Soledad, ¿por qué no hay otra cosa? Las relaciones, en general duran tan poco que esta invitada eternamente regresa y uno se pregunta si no será aconsejable de una vez por todas, acostumbrarse a éste efecto, sin sensación de ausencia ni de acto incompleto.
Es tan fuerte su presencia que como una gripe que nos persigue, vamos a los bares, entramos al metro, con la intima esperanza de querer hallar la cura, detener las reencarnaciones de este espíritu taciturno que merodea para perforar nuestra carrocería.
Taladra y siempre penetra, recordándonos cínicamente nuestra necesidad de penetrar. Hacia allí vamos. Poco dura el cine, la salida nocturna, el porro, la risa entre amigos, al viaje a la montaña. Me repiten que una íntima conexión con uno mismo desde el silencio, lo que habitualmente se llama meditación, cura. Pero es tan complicado para el pobre hombre moderno desestigmatizar su pertenencia a la vida conyugal, al viaje a dos que la identificación aplana el silencio con sus ganas de gritar. Se desnuda el deseo y más que nunca estamos expuestos.

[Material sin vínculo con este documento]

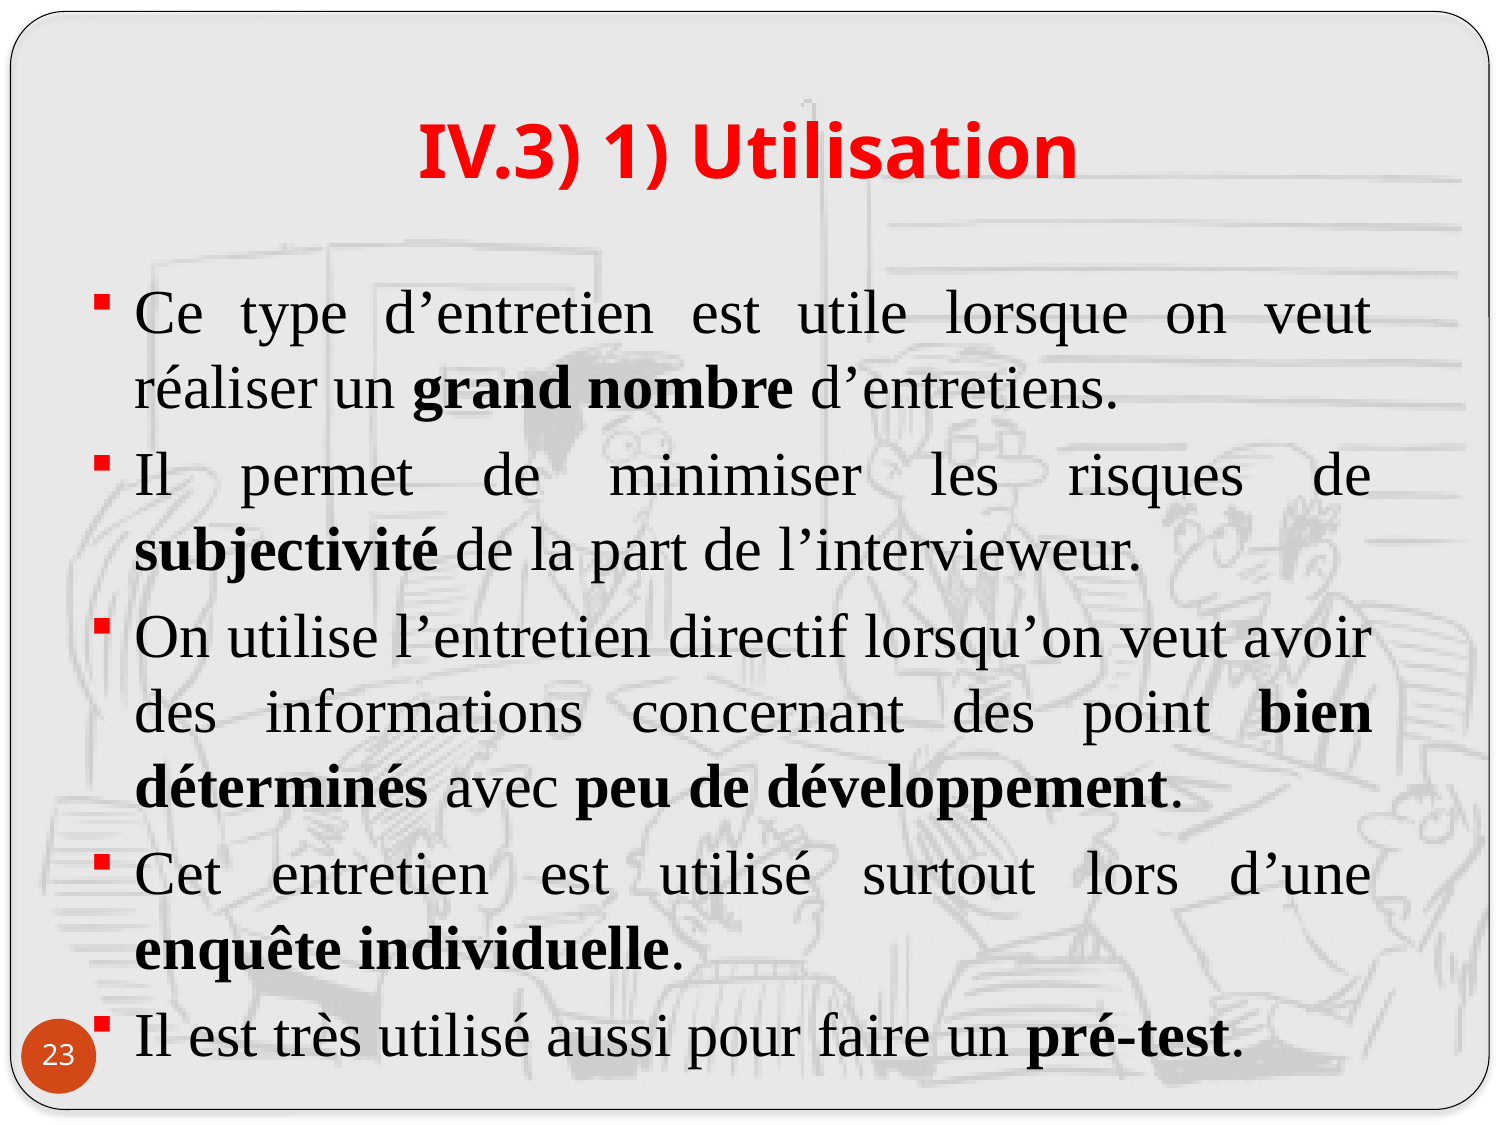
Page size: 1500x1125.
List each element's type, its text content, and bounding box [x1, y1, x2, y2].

list Ce type d’entretien est utile lorsque on veut réaliser un grand nombre d’entretiens. Il permet de minimiser les risques de subjectivité de la part de l’intervieweur. On utilise l’entretien directif lorsqu’on veut avoir des informations concernant des point bien déterminés avec peu de développement. Cet entretien est utilisé surtout lors d’une enquête individuelle. Il est très utilisé aussi pour faire un pré-test. [75, 263, 1388, 1063]
slide_number 23 [21, 1018, 97, 1094]
title IV.3) 1) Utilisation [124, 45, 1376, 209]
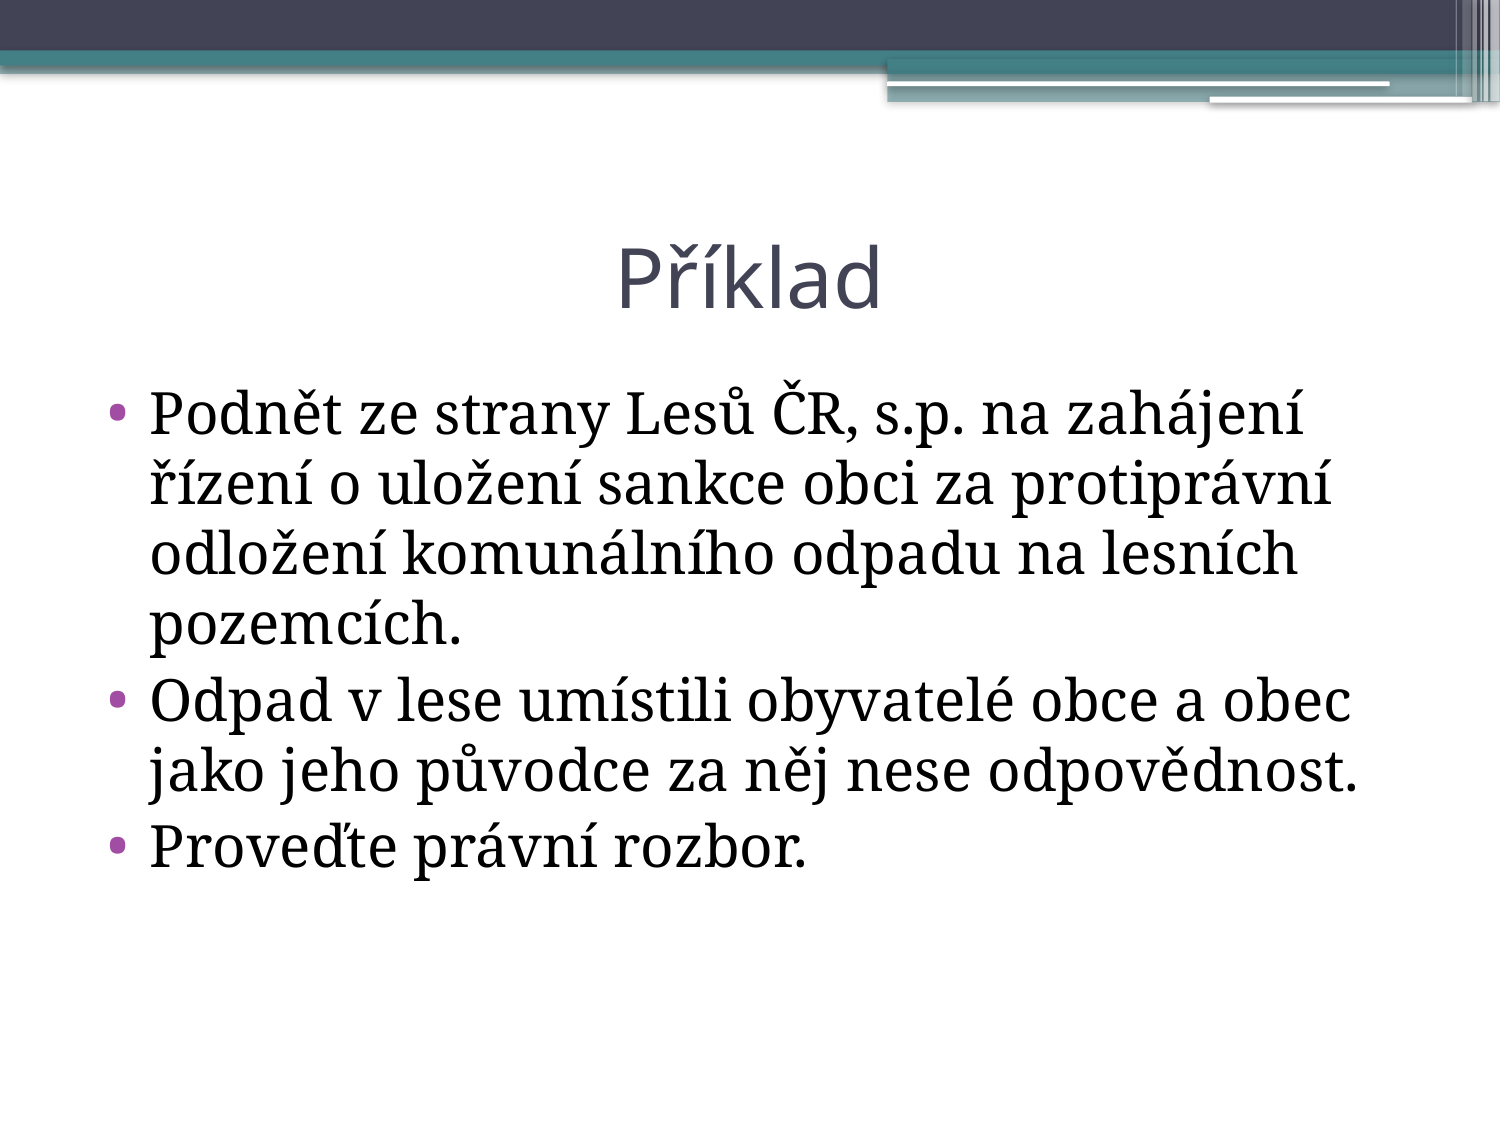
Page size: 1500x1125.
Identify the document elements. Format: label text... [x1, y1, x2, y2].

Íntimamente sabemos que en cuanto se pose aquella hoja de parra sobre la espalda de este invencible caballero, la flecha penetrará confiriéndole nueva mortalidad, retornándolo al dominio del tiempo. Fue la sangre del dragón que había inmunizado. Así como Sigfrido y su bestia dragonesca, nuestro enemigo nos conoce, en esta relación perversa de torturador-torturado. La posibilidad de escapar se presenta a cada momento y de alguna manera nos da miedo. No podremos decir que estábamos completamente acostumbrados a la soledad pero si a no estar con alguien.
Por último es imposible afirmar cual de estas dos partes es la más difícil a sobrellevar. Me temo que ambas lo son y por desgracia, la que me tocó a mi no vierte su sangre, no me hace invulnerable todavía.